I flussi QUIC vengono inviati tramite connessioni QUIC, unidirezionali o bidirezionali. Gli stream hanno ID che identificano l’iniziatore, stabiliscono se lo stream è unidirezionale o bidirezionale e servono anche il controllo del flusso in-stream.

Mentre QUIC è un protocollo a livello di trasporto, HTTP è al livello subito sopra, un protocollo a livello di applicazione, o un protocollo di applicazione.
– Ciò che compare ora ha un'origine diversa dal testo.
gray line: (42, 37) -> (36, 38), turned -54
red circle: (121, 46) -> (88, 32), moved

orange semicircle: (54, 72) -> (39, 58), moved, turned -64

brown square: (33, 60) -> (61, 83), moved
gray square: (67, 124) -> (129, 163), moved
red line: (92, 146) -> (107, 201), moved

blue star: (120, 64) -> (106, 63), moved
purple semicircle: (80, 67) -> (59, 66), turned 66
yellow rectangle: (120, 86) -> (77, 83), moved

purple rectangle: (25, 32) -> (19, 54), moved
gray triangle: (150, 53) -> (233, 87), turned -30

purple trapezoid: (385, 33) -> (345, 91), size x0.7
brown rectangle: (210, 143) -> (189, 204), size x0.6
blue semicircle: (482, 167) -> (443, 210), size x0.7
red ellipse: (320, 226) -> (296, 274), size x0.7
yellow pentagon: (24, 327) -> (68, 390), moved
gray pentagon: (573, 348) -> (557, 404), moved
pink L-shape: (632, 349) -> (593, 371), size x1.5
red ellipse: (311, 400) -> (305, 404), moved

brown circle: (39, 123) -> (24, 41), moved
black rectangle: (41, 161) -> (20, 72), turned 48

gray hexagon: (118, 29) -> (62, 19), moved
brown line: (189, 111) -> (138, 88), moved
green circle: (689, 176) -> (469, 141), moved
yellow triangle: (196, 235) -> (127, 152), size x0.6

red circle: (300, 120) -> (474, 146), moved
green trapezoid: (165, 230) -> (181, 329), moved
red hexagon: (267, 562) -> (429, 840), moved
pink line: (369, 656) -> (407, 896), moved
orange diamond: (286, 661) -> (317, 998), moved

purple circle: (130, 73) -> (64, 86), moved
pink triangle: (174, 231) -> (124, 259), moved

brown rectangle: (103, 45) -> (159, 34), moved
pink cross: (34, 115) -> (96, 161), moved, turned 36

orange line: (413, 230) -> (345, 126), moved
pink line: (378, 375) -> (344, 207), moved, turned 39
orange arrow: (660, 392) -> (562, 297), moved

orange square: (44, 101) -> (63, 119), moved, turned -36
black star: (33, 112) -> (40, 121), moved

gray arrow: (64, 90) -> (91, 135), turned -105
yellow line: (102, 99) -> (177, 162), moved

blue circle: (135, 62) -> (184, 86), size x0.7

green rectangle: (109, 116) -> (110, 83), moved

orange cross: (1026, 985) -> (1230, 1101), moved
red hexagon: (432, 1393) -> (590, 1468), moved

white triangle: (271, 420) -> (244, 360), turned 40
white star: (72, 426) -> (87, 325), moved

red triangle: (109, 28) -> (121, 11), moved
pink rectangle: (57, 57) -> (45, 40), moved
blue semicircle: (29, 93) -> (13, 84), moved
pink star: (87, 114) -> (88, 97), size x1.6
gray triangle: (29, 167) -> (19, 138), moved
Dato che la compatibilità con le versioni precedenti è della massima importanza, l’implementazione di HTTP/3 promossa da IETF includerà la versione precedente (HTT1 o HTTP/2) nella risposta. Comprenderà un’intestazione che informa il client che HTTP/3 è disponibile, insieme alle informazioni su porta/host, come descritto nella RFC 7838.

È diverso da HTTP/2, in cui il trasporto può essere negoziato all’interno dell’handshake TLS. Ma poiché IETF ha quasi adottato HTTP/3 su QUIC come prossimo standard, possiamo aspettarci che i client web anticipino sempre di più il supporto di HTTP/3. È possibile che i client memorizzino dati da connessioni HTTP/3 precedenti e connettano direttamente (zero-round-trip o 0-RTT) nelle visite successive allo stesso host.

Riepilogo

C’è chi pensa che, non essendo ancora stato adottato lo standard HTTP/2, potrebbe essere troppo presto per spingere per HTTP/3. È un’obiezione valida, ma, come abbiamo detto, questo protocollo ha già avuto test e implementazioni su larga scala. Google ha iniziato a testarlo già nel 2015, così come Facebook nel 2017.

In 2023, we have HTTP/3 support from major browsers like Google Chrome and Brave. On the infrastructure front, web servers like Litespeed and Nginx both have working implementations of HTTP/3, while network providers like Cloudflare have already deployed full support for HTTP/3.

At this time, HTTP/3 is still in the Internet Draft phase, and the most recent revision is set to expire in August 2021. This year will be exciting, as we can expect to see the move by major software vendors to implement the new standard.